Finetuning the pretrained BERT that afterwards is converted into a spaCy-compatible model on any NER dataset is absolutely possible and intended. We can finetune the BERT on both tasks alongside. If so, the model contains everything we are going to need to derive entities from it. Currently just not with spaCy directly. Instead we could use a CustomBERTEntityExtractor which loads the model that the pipeline already has loaded and do the work, that spaCy is currently not “able” to do.
Since 2 seems to be an overhead at least for the moment, why not do the following:
This pipeline will then load and use the features of de_pytt_bertbasecased_lg_gnad for SklearnIntentClassifier, and the features of de_core_news_md for SpacyEntityExtractor.
This is not a neat solution and it should only be used until there is a smarter way (1,2) but it works.

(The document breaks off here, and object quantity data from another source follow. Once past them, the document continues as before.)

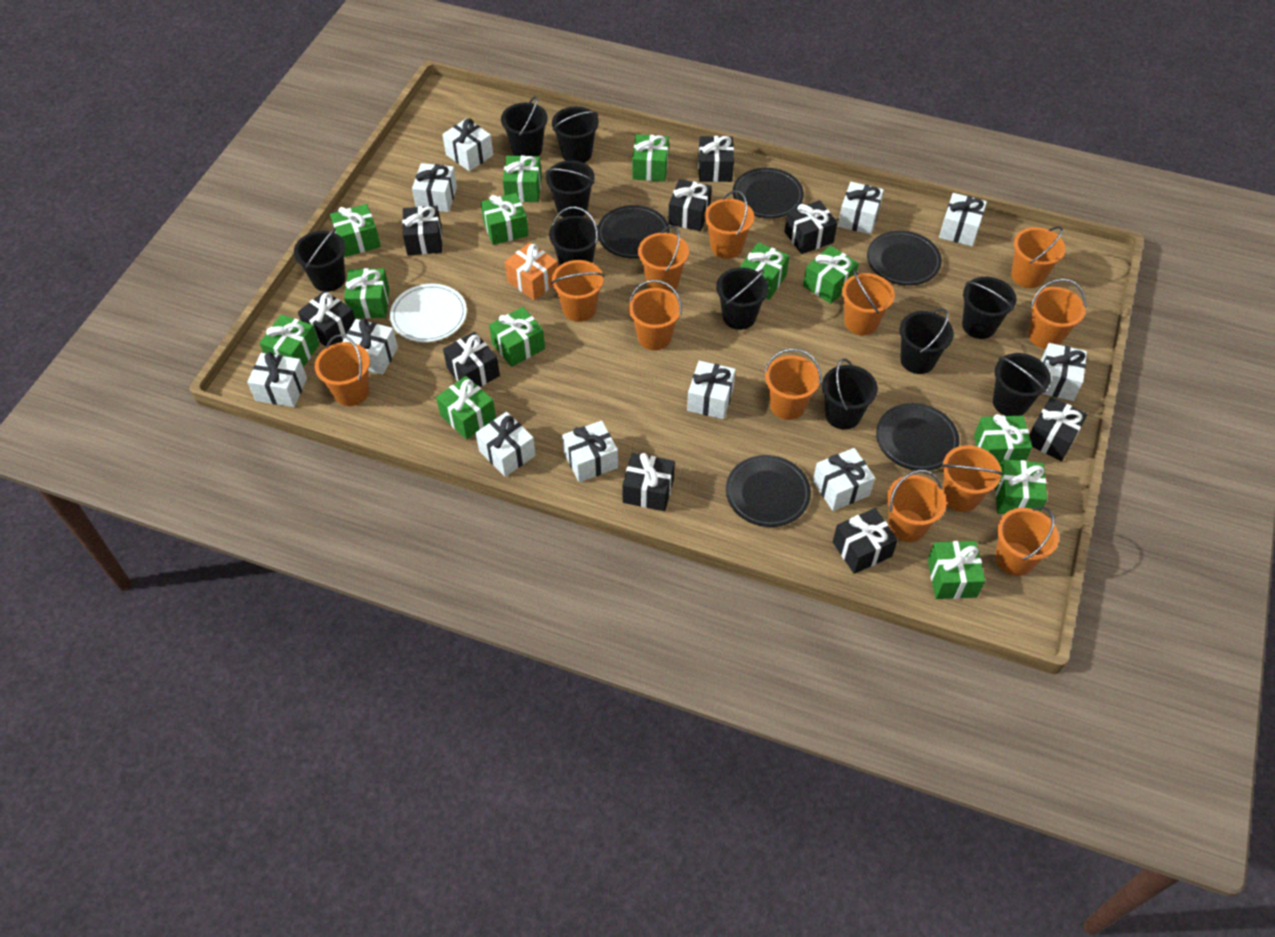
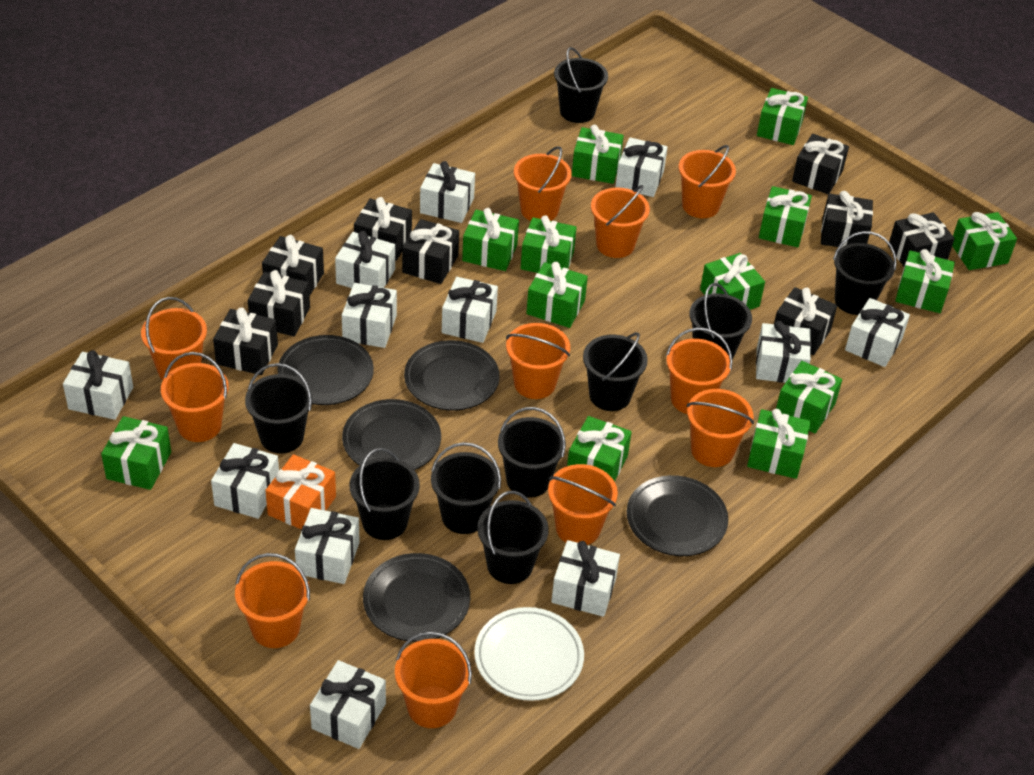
black bucket: 10 -> 9
orange bucket: 12 -> 11
white gift: 11 -> 12

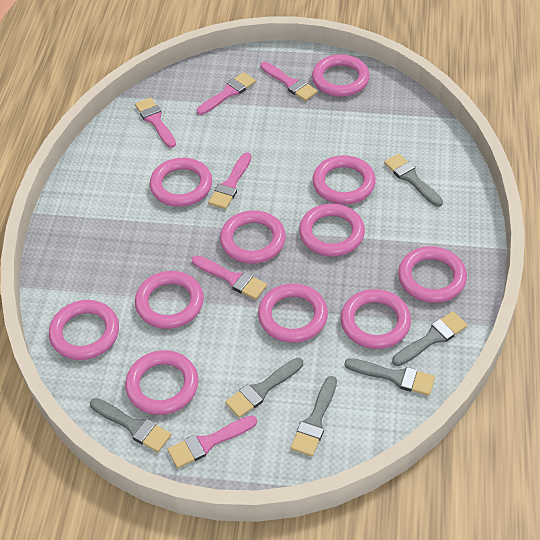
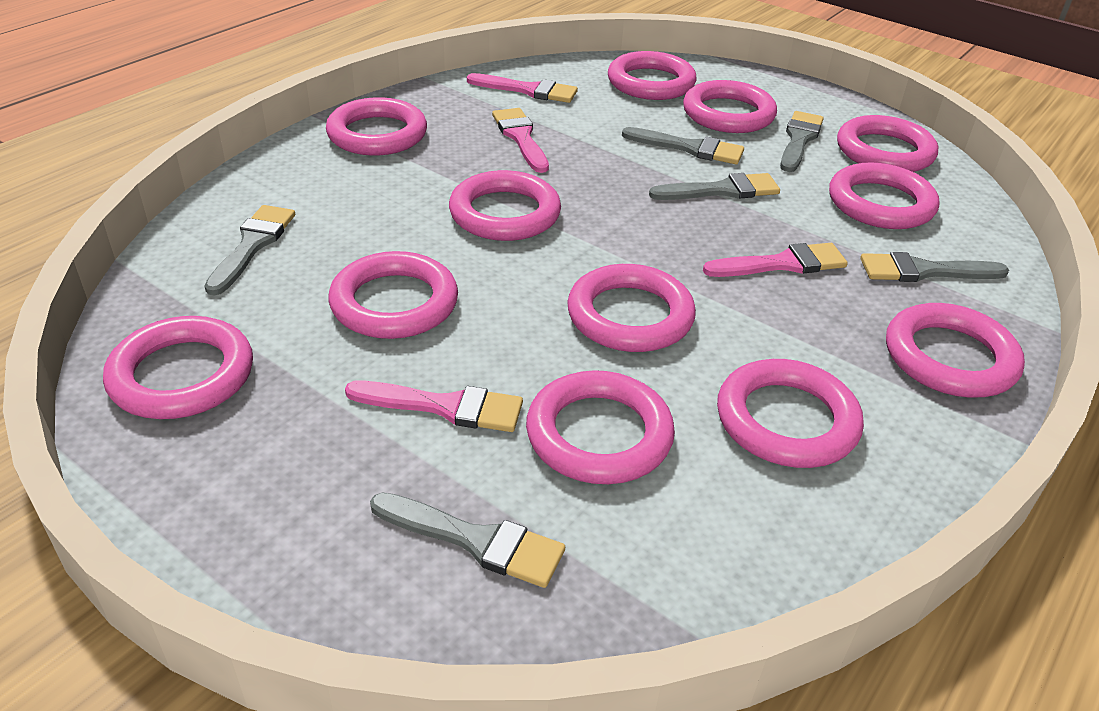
pink brush: 6 -> 4
pink ring: 11 -> 12

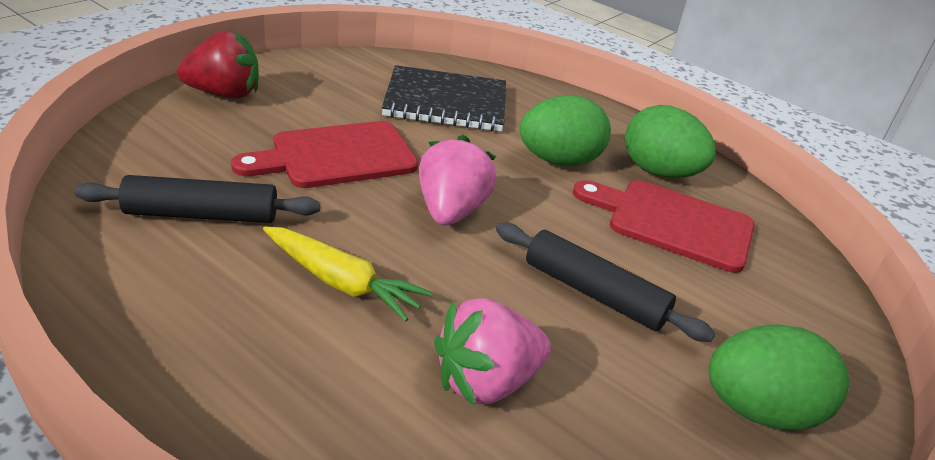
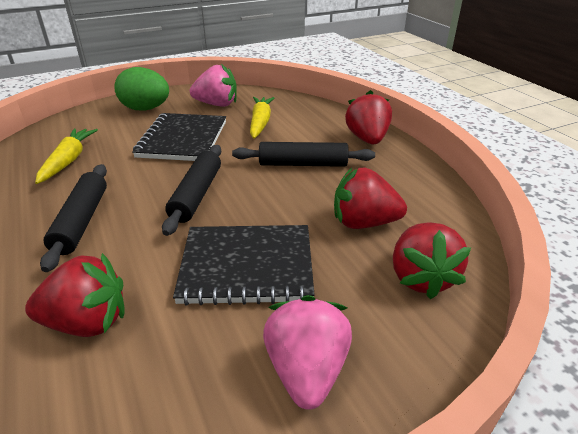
black notebook: 1 -> 2
black rolling pin: 2 -> 3
green egg: 3 -> 1
red cutting board: 2 -> 0
red strawberry: 1 -> 4
yellow carrot: 1 -> 2

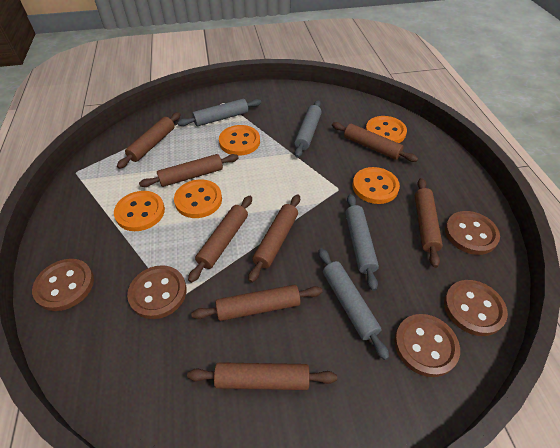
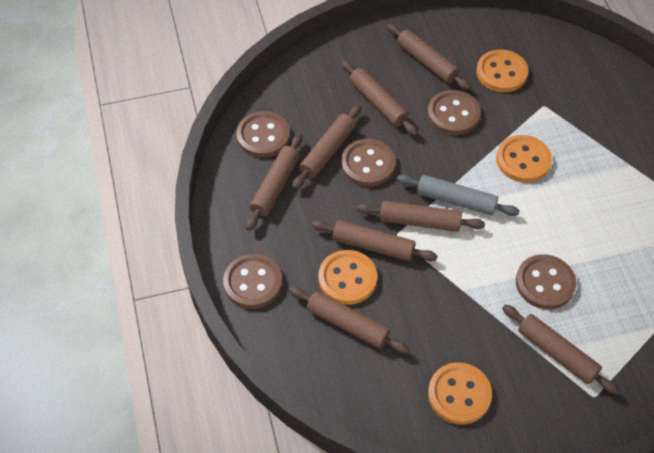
grey rolling pin: 4 -> 1
orange button: 5 -> 4

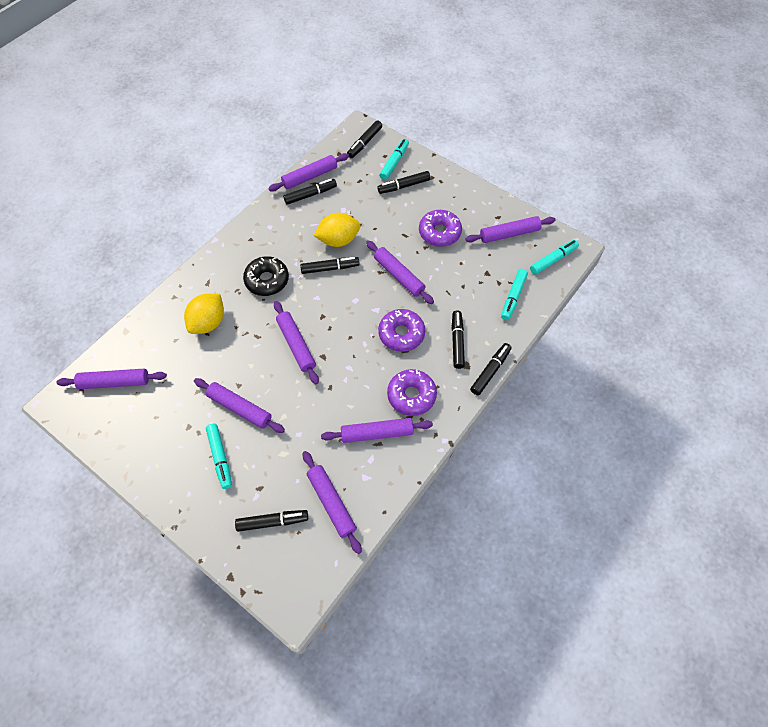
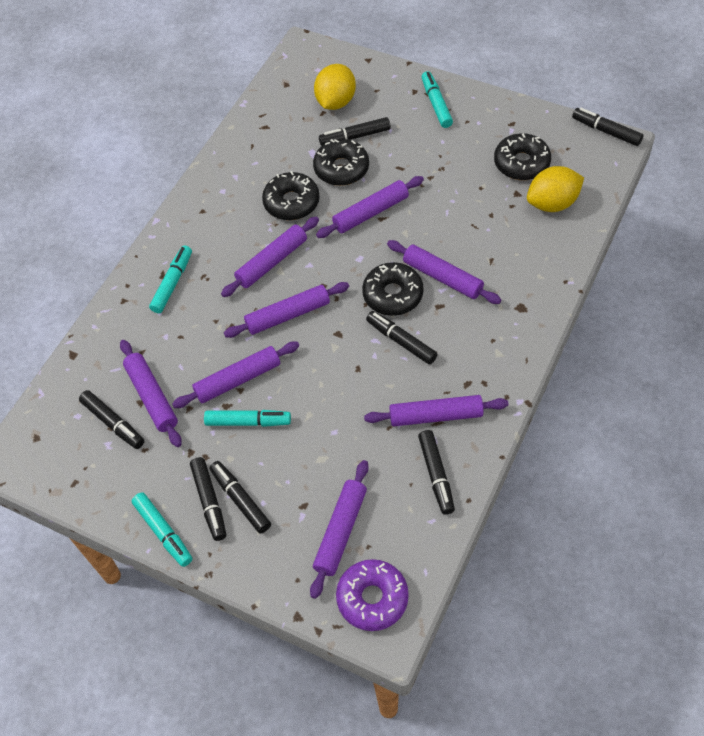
black donut: 1 -> 4
purple donut: 3 -> 1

It should be mentioned, that of course you are able to finetune even the de_core_news_md model of spaCy or train your own.
Definitely this is helping me think through this better.
Sorry i am getting spoilt here by your ‘instant replies’ but it is helping me think through this.
Question: From a pipeline/workflow perspective.
if i were to fine-tune BERT for Entity Recognition/Intent classification using domain-specific news data (ie for example the data is already picked up from weather site and we dont need to classify weather news separately)
What would the steps look like for with spaCy and without spaCy
Please feel free to respond later and not feel rushed
this can’t be answered in one single reply. I assume that you are familiar with the history of word embeddings and what to do with them so I will skip that part. If you know what they are capable of, then you should ask yourself: Do I need their advantages? I am not really sure about your use case but I’ll try:
Yes, you would be able to finetune BERT on a domain specific news-data set, if there is enough data to let BERT learn from it. This can be done either only by finetuning BERT (there are several very good scripts on the HuggingFace repo for that) or by doing it with the spacy-pytorch-transformers library. The latter will allow you to follow the steps described in my repo.
The second question is about what you want to do with that finetuned BERT. If you want to use it as a classifier, you have two choices: You could either train/use the finetuned BERT as a classifier directly (e.g. following this one). Or you could provide its features to the next algorithm that could use them, e.g. by packaging it with spaCy and e.g. by using a supervised embeddings config from rasa. If you want to use it for entity extraction its pretty much the same: Either use it directly or use it in a spaCy pipeline - the caveats of this approach are described in my repo and here.
If I may cite you:
“(ie for example the data is already picked up from weather site and we dont need to classify weather news separately)”
I don’t quite get this part but it seems you want to pick that weather data and extract “entities” from it?
I want to
a. use weather data
b. fine-tune it into bert using the ‘spacy route’ you mentioned in point 1 of your answer
c. so that rasa can pick up ‘oh it is hot’ as a ‘weather_intent’ and not as a ‘spice_intent’
Can you please advise based on your extensive experience what may be the steps (from a pipeline/workflow perspective) to achieve that?